Here is what they cannot do. They cannot replace a comparative market analysis from a local agent who walked through the home. They cannot account for the fact that the house next door has a barking dog or that a new light rail station is being built two blocks away. And they absolutely should not be the basis for your offer price without additional research.

The most practical approach I have found is triangulation. Check all three models, note the range, and treat the spread between them as a rough confidence interval. If Zillow says $420K, Redfin says $405K, and Realtor.com says $415K, you know the market is roughly in that $405-420K band. If one tool says $350K and another says $430K, that divergence is a red flag that the property has unusual characteristics the models cannot agree on.

Real estate agents who use AI estimates as a starting point — not an ending point — consistently make better pricing recommendations. The tool supplements judgment. It does not replace it.

Frequently Asked Questions

Which AI home valuation tool is the most accurate?

Based on published median error rates, Zillow and Redfin perform almost identically for on-market homes (around 1.9% median error). For off-market homes, Zillow edges ahead at 7.06% versus Redfin’s 7.38%. However, accuracy varies significantly by location and property type. In my ten-property test, Redfin had the smallest average error, but Zillow beat it on two specific properties. No single tool wins in every scenario.

Why did Zillow’s iBuyer program fail if its AI is so accurate?

Zillow Offers lost over $540 million because the company used its own Zestimate to make actual purchase decisions at scale. The model consistently overpaid during the 2021 market shift because it could not adapt to rapidly changing conditions fast enough. Zillow bought 9,680 homes in one quarter but sold only 3,032, with an average loss of about $80,000 per sale. The lesson: even a 2% median error becomes catastrophic when you are wagering billions on individual transactions.

Should I rely on a Zestimate when making an offer on a home?

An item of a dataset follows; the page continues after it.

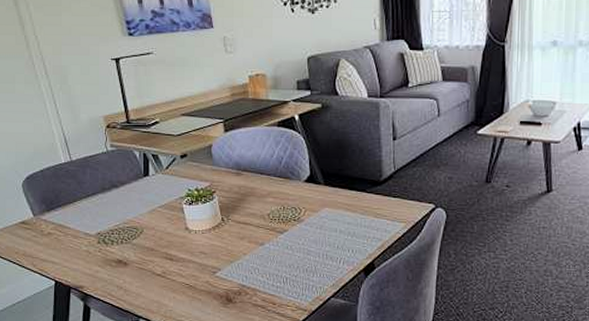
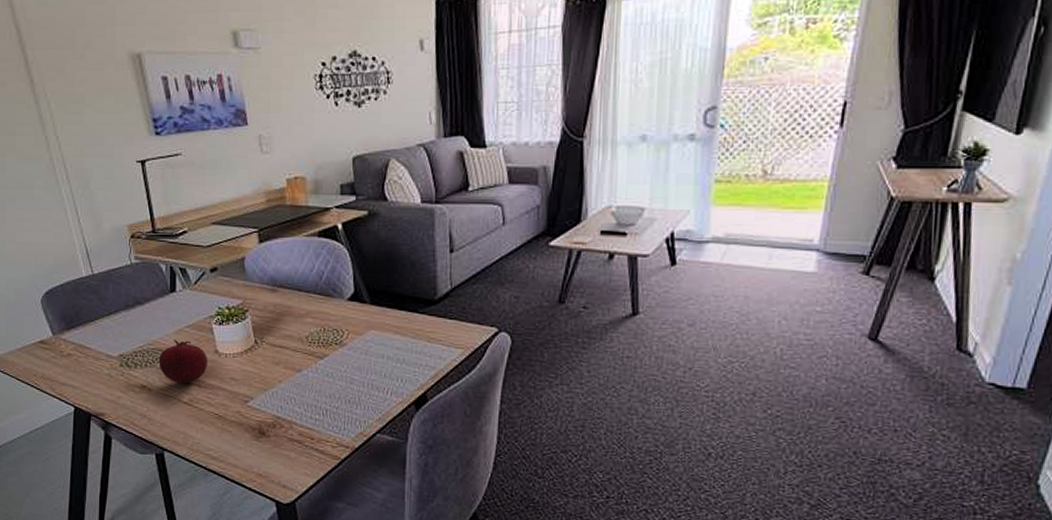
fruit: none [133,219,180,258] -> present [158,340,208,384]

Use it as one data point among several, never as your sole reference. Check multiple AVMs to see if they agree, request a comparative market analysis from a local agent, and factor in property condition and recent neighborhood changes that algorithms cannot see. The Zestimate was designed as a starting point for consumer research, not as an appraisal replacement. Zillow itself states this clearly on its methodology page.